## Requirement:
Every record that follows should be copied exactly. No picture belongs in the copy.

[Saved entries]
══════

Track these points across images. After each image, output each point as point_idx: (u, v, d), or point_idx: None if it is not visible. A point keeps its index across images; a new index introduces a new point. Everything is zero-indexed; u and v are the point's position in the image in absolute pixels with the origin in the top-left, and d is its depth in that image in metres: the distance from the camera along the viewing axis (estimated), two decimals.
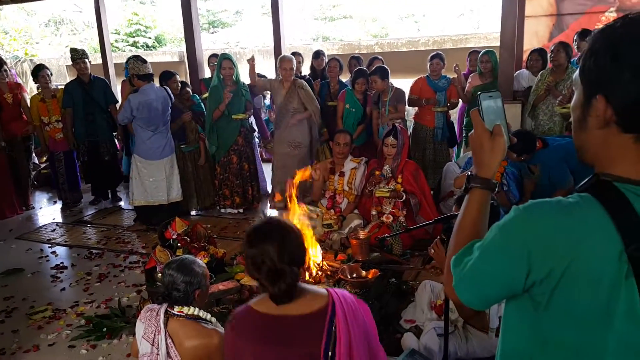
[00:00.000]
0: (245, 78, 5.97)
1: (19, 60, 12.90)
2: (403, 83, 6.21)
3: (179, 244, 3.77)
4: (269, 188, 6.45)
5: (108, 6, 7.77)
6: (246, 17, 21.05)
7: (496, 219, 1.14)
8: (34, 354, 3.48)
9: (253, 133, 6.31)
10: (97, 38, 7.87)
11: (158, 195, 5.66)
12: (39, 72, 6.40)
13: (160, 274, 3.55)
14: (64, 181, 6.68)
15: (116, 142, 6.77)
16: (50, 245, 5.51)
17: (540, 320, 1.06)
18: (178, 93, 6.03)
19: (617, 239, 0.95)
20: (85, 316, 3.87)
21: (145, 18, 18.93)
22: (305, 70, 7.33)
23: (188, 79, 7.07)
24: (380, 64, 6.03)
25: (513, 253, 1.03)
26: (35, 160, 7.79)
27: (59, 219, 6.43)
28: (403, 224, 4.64)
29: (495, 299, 1.14)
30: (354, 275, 3.61)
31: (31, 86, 9.81)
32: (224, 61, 5.69)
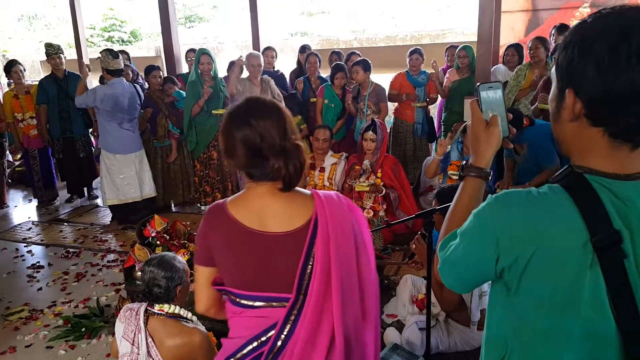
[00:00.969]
0: (223, 73, 5.92)
1: None
2: (381, 78, 6.21)
3: (158, 242, 3.72)
4: None
5: (83, 0, 7.63)
6: (224, 12, 20.94)
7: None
8: (11, 356, 3.41)
9: None
10: (72, 33, 7.72)
11: (130, 192, 5.56)
12: (12, 68, 6.26)
13: (139, 272, 3.51)
14: (39, 179, 6.57)
15: (92, 139, 6.64)
16: (26, 244, 5.40)
17: (512, 305, 1.11)
18: (159, 88, 5.96)
19: (583, 230, 0.98)
20: (63, 316, 3.81)
21: (121, 13, 18.71)
22: (291, 65, 7.26)
23: (165, 74, 6.98)
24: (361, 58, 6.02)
25: (484, 239, 1.08)
26: (9, 157, 7.63)
27: (35, 218, 6.32)
28: (384, 219, 4.65)
29: (473, 283, 1.19)
30: None
31: (3, 82, 9.61)
32: (202, 56, 5.64)
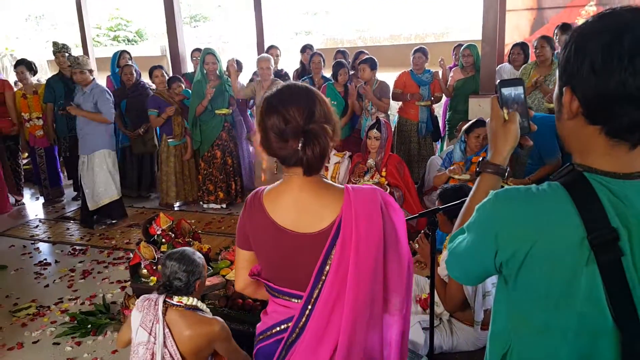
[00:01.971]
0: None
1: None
2: (386, 77, 6.21)
3: (164, 240, 3.74)
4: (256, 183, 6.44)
5: (89, 0, 7.68)
6: (229, 11, 20.95)
7: None
8: (18, 352, 3.45)
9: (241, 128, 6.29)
10: (79, 33, 7.77)
11: (106, 194, 5.55)
12: (16, 68, 6.34)
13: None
14: (46, 177, 6.62)
15: None
16: (33, 241, 5.46)
17: (512, 299, 1.14)
18: (166, 87, 5.99)
19: (580, 227, 1.00)
20: (69, 313, 3.85)
21: (126, 13, 18.75)
22: (294, 65, 7.27)
23: (170, 73, 7.01)
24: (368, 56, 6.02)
25: (484, 233, 1.11)
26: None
27: (42, 215, 6.37)
28: None
29: (476, 276, 1.22)
30: None
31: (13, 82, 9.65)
32: (207, 56, 5.67)
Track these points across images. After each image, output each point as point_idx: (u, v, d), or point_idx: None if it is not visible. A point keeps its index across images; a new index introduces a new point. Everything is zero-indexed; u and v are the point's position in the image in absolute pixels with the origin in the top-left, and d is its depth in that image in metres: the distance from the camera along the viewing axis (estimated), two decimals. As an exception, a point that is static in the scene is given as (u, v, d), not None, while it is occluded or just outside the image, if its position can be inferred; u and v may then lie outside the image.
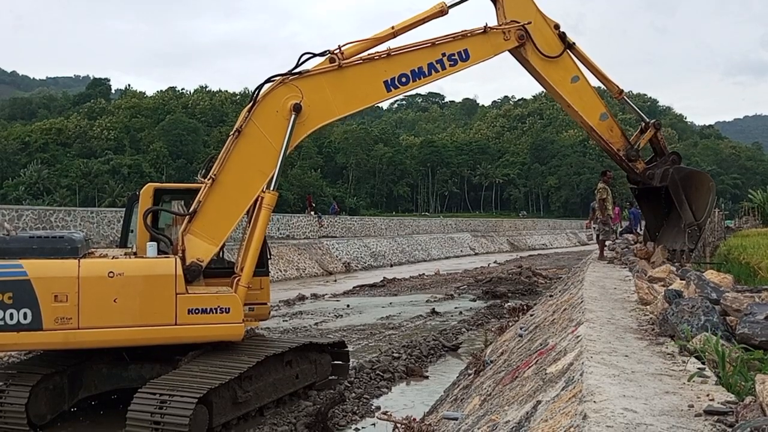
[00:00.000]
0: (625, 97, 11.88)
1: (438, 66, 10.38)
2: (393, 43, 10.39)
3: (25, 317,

══════

## Task output:
Track these points across images. After each image, output each point as point_idx: (u, v, d), or point_idx: None if it is not visible. A point keeps its index across images; a new index introduces a new point. Everything is zero-indexed; u and v are the point's position in the image in absolute pixels with the origin in the top-left, and d is its depth in that image in metres: the distance from the camera along the viewing axis (estimated), two decimals.
[00:00.000]
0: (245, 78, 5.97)
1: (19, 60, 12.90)
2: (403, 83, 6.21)
3: (179, 244, 3.77)
4: (269, 188, 6.45)
5: (108, 6, 7.77)
6: (246, 17, 21.05)
7: (496, 219, 1.14)
8: (34, 354, 3.48)
9: (253, 133, 6.31)
10: (97, 38, 7.87)
11: (158, 195, 5.66)
12: (39, 72, 6.40)
13: (160, 274, 3.55)
14: (64, 181, 6.68)
15: (116, 142, 6.77)
16: (50, 245, 5.51)
17: (540, 320, 1.06)
18: (178, 93, 6.03)
19: (617, 239, 0.95)
20: (85, 316, 3.87)
21: (145, 18, 18.93)
22: (305, 70, 7.33)
23: (188, 79, 7.07)
24: (380, 64, 6.03)
25: (513, 253, 1.03)
26: (35, 160, 7.79)
27: (59, 219, 6.43)
28: (403, 224, 4.64)
29: (495, 299, 1.14)
30: (354, 275, 3.61)
31: (31, 86, 9.81)
32: (224, 61, 5.69)
[00:00.969]
0: (223, 73, 5.92)
1: None
2: (381, 78, 6.21)
3: (158, 242, 3.72)
4: None
5: (83, 0, 7.63)
6: (224, 12, 20.94)
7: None
8: (11, 356, 3.41)
9: None
10: (72, 33, 7.72)
11: (130, 192, 5.56)
12: (12, 68, 6.26)
13: (139, 272, 3.51)
14: (39, 179, 6.57)
15: (92, 139, 6.64)
16: (26, 244, 5.40)
17: (512, 305, 1.11)
18: (159, 88, 5.96)
19: (583, 230, 0.98)
20: (63, 316, 3.81)
21: (121, 13, 18.71)
22: (291, 65, 7.26)
23: (165, 74, 6.98)
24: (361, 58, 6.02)
25: (484, 239, 1.08)
26: (9, 157, 7.63)
27: (35, 218, 6.32)
28: (384, 219, 4.65)
29: (473, 283, 1.19)
30: None
31: (3, 82, 9.61)
32: (202, 56, 5.64)
[00:01.971]
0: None
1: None
2: (386, 77, 6.21)
3: (164, 240, 3.74)
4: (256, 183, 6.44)
5: (89, 0, 7.68)
6: (229, 11, 20.95)
7: None
8: (18, 352, 3.45)
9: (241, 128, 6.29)
10: (79, 33, 7.77)
11: (106, 194, 5.55)
12: (16, 68, 6.34)
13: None
14: (46, 177, 6.62)
15: None
16: (33, 241, 5.46)
17: (512, 299, 1.14)
18: (166, 87, 5.99)
19: (580, 227, 1.00)
20: (69, 313, 3.85)
21: (126, 13, 18.75)
22: (294, 65, 7.27)
23: (170, 73, 7.01)
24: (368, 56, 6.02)
25: (484, 233, 1.11)
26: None
27: (42, 215, 6.37)
28: None
29: (476, 276, 1.22)
30: None
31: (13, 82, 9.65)
32: (207, 56, 5.67)
Track these points across images. After each image, output each point as point_idx: (u, v, d), or point_idx: None if it is not visible. A point keeps its index across images; a new index introduces a new point. Everything is zero-indexed; u and v are the point's position in the image in absolute pixels with the origin in the top-left, and d is its depth in that image in metres: the distance from the camera along the viewing axis (estimated), two decimals. As an exception, a point that is static in the scene is given as (u, v, d), not None, while it is occluded or just outside the image, if its position can be inferred; u and v may then lie outside the image.
[00:00.000]
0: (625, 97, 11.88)
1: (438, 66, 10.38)
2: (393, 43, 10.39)
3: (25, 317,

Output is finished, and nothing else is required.